On the other hand, your storage facility on-site does not really have enough space to comfortably keeping his car on it and so you decide to invoke the storage charge on the basis that all the risk in the car is now on your shoulders. If it gets damaged (or, heaven forbid, destroyed) whilst on your property your garage or your insurers will carry the can.
Then, two months later, the customer comes back in with £830 and a tissue of excuses up his sleeve. You take his £830 but refuse to move the car back into his possession until he has paid the storage charges. He refuses to pay. You come to us for advice.
The problem with recovering storage charges is due to a Court of Appeal decision in 2001. Malcolm Morris v Beaconsfield Motors. And whilst that is now 17 years old, all lower courts are bound by the decision unless it is over-turned by the same or higher court.

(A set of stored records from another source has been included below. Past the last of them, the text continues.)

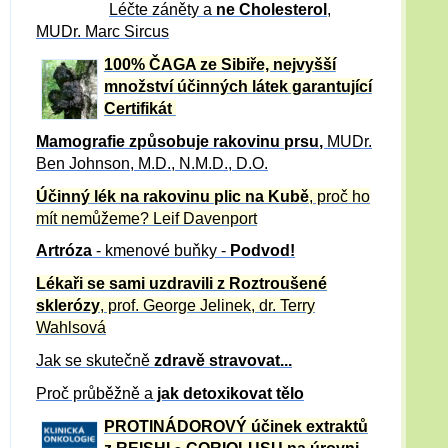
Léčte záněty a
ne Cholesterol
,
MUDr. Marc Sircus
100% ČAGA ze Sibiře, nejvyšší
množství účinných látek garantující
Certifikát
Mamografie způsobuje rakovinu prsu
,
MUDr.
Ben Johnson, M.D., N.M.D., D.O.
Účinný
lék na
rakovinu plic na Kubě
, proč ho
mít nemůžeme?
Leif Davenport
Artróza
- kmenové buňky -
Podvod!
Lékaři se sami uzdravili z Roztroušené
sklerózy
, prof. George Jelinek, dr. Terry
Wahlsová
Jak se skutečně
zdravě
stravovat...
Proč průběžně a
jak detoxikovat tělo
PROTINÁDOROVÝ účinek extraktů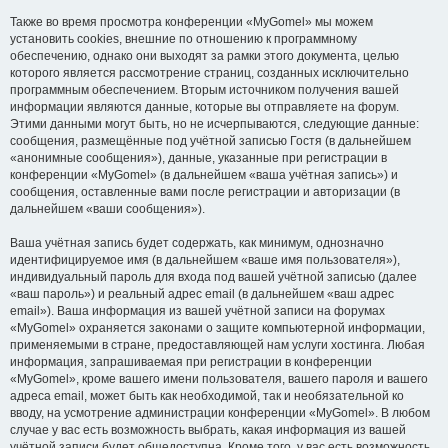
Также во время просмотра конференции «MyGomel» мы можем
установить cookies, внешние по отношению к программному
обеспечению, однако они выходят за рамки этого документа, целью
которого является рассмотрение страниц, созданных исключительно
программным обеспечением. Вторым источником получения вашей
информации являются данные, которые вы отправляете на форум.
Этими данными могут быть, но не исчерпываются, следующие данные:
сообщения, размещённые под учётной записью Гостя (в дальнейшем
«анонимные сообщения»), данные, указанные при регистрации в
конференции «MyGomel» (в дальнейшем «ваша учётная запись») и
сообщения, оставленные вами после регистрации и авторизации (в
дальнейшем «ваши сообщения»).
Ваша учётная запись будет содержать, как минимум, однозначно
идентифицируемое имя (в дальнейшем «ваше имя пользователя»),
индивидуальный пароль для входа под вашей учётной записью (далее
«ваш пароль») и реальный адрес email (в дальнейшем «ваш адрес
email»). Ваша информация из вашей учётной записи на форумах
«MyGomel» охраняется законами о защите компьютерной информации,
применяемыми в стране, предоставляющей нам услуги хостинга. Любая
информация, запрашиваемая при регистрации в конференции
«MyGomel», кроме вашего имени пользователя, вашего пароля и вашего
адреса email, может быть как необходимой, так и необязательной ко
вводу, на усмотрение администрации конференции «MyGomel». В любом
случае у вас есть возможность выбрать, какая информация из вашей
учётной записи будет общедоступна. Кроме того, у вас есть возможность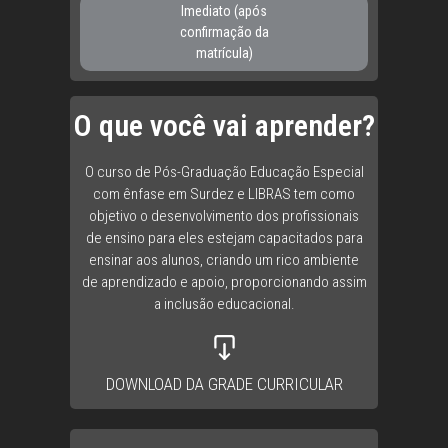
Imediato (após
confirmação da
matrícula)
O que você vai aprender?
O curso de Pós-Graduação Educação Especial
com ênfase em Surdez e LIBRAS tem como
objetivo o desenvolvimento dos profissionais
de ensino para eles estejam capacitados para
ensinar aos alunos, criando um rico ambiente
de aprendizado e apoio, proporcionando assim
a inclusão educacional.
DOWNLOAD DA GRADE CURRICULAR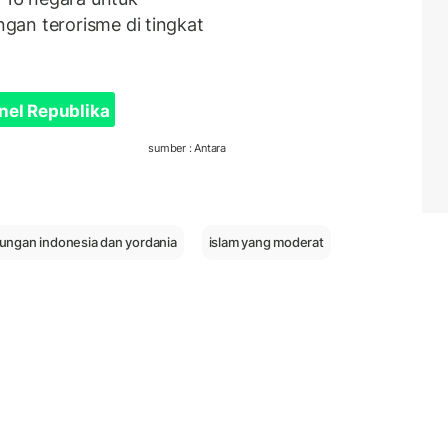
gan terorisme di tingkat
nel Republika
sumber : Antara
ungan indonesia dan yordania
islam yang moderat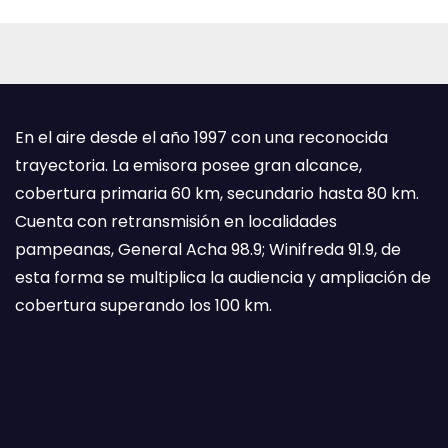
En el aire desde el año 1997 con una reconocida
trayectoria. La emisora posee gran alcance,
cobertura primaria 60 km, secundario hasta 80 km.
Cuenta con retransmisión en localidades
pampeanas, General Acha 98.9; Winifreda 91.9, de
esta forma se multiplica la audiencia y ampliación de
cobertura superando los 100 km.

That ruling is that, in general, you cannot charge for storage charges on the basis that the garage cannot recover from the customer the cost of expenses or losses incurred by that garage, which is exclusively for their own benefit in maintaining the right of lien (possession and possible sale) of the vehicle to which the debt relates to.
It is not clear what would happen if the consumer is told that storage charges would be applied as those charges would then be payable under a separate contractual obligation. Variations to a contract cannot always be enforced through acquiescence (silence) of the other party.
Our advice therefore is simple – when supplying a quotation – or similar – make it clear in writing (stating the address of the customer) that if the repairs are not paid for within 7 days of the invoice date, a storage charge of £x per day applies – and get your customer to sign directly next to it confirming that they are in agreement with that term.